Segment Open

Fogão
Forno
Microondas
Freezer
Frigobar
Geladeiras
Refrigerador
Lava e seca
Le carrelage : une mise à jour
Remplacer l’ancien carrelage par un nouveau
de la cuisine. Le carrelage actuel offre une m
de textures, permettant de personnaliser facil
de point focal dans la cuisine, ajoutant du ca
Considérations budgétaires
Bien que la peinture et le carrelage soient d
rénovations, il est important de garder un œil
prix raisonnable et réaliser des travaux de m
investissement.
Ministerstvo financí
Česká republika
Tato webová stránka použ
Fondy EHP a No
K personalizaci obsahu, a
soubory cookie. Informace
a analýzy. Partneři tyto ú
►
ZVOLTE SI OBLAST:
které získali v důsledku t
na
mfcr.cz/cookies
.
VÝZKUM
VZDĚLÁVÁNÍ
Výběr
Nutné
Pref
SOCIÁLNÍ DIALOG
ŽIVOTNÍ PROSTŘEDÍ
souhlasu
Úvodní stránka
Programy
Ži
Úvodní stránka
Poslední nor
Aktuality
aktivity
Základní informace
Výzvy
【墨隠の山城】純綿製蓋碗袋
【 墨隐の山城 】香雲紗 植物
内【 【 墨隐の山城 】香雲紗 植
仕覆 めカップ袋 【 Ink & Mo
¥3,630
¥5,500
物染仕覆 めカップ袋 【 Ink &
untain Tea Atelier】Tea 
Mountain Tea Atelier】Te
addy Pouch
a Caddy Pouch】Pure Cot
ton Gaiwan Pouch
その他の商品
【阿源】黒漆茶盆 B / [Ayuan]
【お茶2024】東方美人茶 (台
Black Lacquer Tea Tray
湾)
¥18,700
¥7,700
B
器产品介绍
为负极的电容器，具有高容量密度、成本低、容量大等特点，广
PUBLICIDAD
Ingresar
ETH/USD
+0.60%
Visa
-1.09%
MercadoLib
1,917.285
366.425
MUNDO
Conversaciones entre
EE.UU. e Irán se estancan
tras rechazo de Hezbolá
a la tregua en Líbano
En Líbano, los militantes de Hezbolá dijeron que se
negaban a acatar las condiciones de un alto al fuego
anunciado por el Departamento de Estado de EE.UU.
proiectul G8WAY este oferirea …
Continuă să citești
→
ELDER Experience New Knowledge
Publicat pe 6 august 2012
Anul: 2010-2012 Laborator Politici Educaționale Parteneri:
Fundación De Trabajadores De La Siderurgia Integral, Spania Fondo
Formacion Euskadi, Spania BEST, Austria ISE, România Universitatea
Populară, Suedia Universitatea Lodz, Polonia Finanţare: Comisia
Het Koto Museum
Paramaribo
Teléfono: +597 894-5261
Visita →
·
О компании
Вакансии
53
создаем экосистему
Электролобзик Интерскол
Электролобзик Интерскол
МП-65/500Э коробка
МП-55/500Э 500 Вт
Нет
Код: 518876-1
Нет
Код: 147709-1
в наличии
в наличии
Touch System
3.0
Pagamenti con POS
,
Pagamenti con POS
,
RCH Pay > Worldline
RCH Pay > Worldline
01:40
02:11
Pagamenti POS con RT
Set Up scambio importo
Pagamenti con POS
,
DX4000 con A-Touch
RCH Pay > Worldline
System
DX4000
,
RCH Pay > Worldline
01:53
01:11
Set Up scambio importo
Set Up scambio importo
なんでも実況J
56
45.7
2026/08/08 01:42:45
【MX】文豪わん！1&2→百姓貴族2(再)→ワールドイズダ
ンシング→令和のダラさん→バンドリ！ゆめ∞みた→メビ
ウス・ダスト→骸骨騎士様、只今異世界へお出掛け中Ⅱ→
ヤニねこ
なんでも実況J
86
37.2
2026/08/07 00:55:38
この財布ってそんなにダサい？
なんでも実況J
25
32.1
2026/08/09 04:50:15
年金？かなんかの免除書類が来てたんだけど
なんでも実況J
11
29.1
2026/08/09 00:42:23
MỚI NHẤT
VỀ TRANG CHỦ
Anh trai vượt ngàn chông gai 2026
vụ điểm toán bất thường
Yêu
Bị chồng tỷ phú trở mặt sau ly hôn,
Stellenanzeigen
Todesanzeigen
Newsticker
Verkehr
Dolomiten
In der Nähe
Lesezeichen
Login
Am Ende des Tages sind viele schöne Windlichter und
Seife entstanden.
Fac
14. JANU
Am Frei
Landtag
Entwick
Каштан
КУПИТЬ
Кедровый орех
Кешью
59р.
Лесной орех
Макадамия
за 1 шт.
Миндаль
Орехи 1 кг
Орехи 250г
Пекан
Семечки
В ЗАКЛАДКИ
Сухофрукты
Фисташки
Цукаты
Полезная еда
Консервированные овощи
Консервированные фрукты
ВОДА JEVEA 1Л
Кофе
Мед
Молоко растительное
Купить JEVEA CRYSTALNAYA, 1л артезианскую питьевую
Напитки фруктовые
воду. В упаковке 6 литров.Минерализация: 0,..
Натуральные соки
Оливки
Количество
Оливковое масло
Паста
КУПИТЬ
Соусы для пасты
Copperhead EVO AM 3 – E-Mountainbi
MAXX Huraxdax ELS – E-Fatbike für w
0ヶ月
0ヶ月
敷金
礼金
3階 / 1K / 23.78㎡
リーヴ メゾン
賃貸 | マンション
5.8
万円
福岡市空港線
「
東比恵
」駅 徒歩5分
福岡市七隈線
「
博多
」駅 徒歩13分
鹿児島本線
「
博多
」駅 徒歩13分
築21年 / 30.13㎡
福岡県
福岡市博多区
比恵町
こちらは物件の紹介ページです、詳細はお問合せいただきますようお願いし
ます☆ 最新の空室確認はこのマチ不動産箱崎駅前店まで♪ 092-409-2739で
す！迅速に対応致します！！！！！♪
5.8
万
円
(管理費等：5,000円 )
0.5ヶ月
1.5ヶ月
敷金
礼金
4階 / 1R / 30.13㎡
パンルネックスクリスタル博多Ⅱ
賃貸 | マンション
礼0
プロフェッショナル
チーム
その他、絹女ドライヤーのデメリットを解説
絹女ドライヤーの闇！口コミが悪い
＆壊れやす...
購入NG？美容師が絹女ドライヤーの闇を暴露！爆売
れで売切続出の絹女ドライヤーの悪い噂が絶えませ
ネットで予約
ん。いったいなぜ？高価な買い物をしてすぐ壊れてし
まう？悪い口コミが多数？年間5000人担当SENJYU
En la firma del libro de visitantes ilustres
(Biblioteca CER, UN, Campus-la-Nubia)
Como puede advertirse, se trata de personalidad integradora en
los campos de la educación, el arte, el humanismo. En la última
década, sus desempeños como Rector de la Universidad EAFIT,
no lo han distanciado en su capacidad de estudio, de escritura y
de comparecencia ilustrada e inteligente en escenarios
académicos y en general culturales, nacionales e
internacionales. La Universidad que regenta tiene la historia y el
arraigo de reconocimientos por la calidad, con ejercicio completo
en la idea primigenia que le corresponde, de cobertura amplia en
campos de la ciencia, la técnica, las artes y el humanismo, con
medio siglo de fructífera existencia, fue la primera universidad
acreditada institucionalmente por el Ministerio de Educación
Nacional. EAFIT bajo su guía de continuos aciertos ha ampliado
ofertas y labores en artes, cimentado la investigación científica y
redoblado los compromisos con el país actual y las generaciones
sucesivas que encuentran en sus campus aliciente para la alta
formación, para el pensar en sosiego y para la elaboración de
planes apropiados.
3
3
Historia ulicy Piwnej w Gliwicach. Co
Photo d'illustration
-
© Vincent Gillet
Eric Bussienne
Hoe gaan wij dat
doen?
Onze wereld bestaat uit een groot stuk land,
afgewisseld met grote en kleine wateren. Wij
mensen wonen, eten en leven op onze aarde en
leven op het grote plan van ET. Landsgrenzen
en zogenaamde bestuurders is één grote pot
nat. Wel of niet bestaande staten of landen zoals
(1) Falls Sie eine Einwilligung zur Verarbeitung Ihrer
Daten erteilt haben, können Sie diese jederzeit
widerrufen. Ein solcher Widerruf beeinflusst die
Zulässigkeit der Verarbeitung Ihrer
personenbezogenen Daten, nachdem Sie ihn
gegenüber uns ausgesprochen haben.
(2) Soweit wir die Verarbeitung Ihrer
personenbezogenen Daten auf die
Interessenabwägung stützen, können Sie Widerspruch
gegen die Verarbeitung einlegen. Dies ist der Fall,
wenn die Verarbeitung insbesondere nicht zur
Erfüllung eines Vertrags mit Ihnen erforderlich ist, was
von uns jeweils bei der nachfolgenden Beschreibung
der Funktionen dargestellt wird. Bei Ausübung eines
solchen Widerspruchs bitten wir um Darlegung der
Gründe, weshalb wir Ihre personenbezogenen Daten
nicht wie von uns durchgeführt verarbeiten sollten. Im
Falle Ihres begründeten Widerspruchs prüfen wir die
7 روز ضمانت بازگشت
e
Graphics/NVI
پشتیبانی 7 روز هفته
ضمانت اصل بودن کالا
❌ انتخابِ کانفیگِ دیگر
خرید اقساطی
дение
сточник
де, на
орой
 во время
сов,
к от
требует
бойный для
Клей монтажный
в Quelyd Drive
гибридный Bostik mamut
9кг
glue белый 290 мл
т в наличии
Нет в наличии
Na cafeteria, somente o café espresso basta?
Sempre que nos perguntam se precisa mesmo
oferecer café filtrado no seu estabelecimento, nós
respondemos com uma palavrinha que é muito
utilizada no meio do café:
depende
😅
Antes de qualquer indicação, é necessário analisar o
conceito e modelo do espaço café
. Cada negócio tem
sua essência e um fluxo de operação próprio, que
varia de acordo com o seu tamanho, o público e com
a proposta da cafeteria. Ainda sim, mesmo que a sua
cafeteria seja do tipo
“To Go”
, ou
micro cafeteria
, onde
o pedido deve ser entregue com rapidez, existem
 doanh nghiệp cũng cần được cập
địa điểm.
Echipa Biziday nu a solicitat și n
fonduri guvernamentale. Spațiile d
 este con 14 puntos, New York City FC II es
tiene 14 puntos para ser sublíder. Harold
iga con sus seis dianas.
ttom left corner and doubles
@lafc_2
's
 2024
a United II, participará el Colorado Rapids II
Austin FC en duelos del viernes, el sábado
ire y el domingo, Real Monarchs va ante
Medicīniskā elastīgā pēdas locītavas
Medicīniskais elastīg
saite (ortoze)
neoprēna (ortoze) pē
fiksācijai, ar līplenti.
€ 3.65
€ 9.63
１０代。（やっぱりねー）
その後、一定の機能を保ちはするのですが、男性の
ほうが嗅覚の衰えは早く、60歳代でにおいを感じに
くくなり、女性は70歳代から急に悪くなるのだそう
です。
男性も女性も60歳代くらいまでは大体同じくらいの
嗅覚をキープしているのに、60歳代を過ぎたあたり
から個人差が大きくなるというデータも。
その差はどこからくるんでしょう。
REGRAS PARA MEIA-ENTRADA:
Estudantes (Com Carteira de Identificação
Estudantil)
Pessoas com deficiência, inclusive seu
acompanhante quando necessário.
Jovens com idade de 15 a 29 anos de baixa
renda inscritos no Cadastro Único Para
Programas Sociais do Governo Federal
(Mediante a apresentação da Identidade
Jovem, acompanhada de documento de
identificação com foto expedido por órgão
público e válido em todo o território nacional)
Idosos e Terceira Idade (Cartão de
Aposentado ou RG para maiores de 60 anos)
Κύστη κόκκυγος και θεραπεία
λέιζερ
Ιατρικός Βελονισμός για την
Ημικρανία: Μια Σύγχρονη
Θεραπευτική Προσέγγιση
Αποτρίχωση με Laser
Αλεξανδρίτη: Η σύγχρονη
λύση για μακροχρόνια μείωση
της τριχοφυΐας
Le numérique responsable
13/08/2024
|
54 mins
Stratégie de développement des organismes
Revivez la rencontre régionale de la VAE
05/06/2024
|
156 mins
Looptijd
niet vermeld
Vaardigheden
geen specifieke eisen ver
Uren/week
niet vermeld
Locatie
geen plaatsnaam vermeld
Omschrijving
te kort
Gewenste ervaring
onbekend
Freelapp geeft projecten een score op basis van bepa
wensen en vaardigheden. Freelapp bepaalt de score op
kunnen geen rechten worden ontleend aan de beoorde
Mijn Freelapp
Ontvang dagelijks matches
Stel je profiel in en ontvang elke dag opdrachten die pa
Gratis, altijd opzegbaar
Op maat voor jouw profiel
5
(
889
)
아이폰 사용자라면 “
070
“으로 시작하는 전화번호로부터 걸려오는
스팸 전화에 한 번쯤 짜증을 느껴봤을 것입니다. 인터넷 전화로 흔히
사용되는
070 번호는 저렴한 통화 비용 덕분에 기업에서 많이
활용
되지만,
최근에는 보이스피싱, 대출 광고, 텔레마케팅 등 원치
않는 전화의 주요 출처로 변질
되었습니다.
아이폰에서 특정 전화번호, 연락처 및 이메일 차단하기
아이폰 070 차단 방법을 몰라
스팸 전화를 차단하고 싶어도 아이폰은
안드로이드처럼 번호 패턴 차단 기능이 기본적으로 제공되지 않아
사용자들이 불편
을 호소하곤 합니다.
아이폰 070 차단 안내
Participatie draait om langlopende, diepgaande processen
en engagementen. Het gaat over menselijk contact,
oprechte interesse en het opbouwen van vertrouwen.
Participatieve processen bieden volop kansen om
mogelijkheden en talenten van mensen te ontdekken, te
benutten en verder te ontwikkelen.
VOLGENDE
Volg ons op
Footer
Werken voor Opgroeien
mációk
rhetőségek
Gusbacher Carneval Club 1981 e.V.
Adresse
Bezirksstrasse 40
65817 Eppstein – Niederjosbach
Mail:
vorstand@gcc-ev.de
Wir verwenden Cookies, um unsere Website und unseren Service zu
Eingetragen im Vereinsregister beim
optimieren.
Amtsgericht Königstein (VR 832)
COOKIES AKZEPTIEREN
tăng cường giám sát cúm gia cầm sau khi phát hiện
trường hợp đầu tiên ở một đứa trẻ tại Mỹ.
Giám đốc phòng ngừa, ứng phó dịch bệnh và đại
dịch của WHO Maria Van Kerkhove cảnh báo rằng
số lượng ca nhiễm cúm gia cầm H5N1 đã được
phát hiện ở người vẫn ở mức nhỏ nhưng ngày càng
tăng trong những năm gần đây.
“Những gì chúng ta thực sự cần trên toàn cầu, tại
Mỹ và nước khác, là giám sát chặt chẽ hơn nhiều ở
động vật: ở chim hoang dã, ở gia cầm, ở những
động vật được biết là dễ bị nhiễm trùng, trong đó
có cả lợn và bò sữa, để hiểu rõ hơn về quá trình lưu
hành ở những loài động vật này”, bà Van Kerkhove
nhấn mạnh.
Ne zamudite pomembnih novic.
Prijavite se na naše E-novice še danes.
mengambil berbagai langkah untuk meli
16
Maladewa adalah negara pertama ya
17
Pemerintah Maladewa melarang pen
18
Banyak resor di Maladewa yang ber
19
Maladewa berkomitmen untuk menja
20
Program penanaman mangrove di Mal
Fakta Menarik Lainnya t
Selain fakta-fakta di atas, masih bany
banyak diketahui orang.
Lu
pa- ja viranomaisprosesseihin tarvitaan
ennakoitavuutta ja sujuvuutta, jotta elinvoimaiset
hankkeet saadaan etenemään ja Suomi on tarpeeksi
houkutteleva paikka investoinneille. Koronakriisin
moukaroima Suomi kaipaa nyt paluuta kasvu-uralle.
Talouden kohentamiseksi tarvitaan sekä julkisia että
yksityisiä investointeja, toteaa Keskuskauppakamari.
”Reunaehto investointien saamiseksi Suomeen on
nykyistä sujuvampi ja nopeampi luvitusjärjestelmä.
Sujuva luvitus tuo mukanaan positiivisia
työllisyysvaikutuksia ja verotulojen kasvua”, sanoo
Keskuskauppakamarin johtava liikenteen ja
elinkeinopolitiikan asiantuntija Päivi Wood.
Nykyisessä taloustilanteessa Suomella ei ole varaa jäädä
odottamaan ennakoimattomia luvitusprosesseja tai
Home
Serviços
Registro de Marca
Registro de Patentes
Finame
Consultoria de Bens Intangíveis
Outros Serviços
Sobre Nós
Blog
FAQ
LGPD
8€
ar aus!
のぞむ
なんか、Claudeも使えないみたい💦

Segment Closed

• _TASK REQUIREMENTS_: Return each line from the entries above that includes "ضمانت".

• _ANSWER BOX_:
7 روز ضمانت بازگشت
ضمانت اصل بودن کالا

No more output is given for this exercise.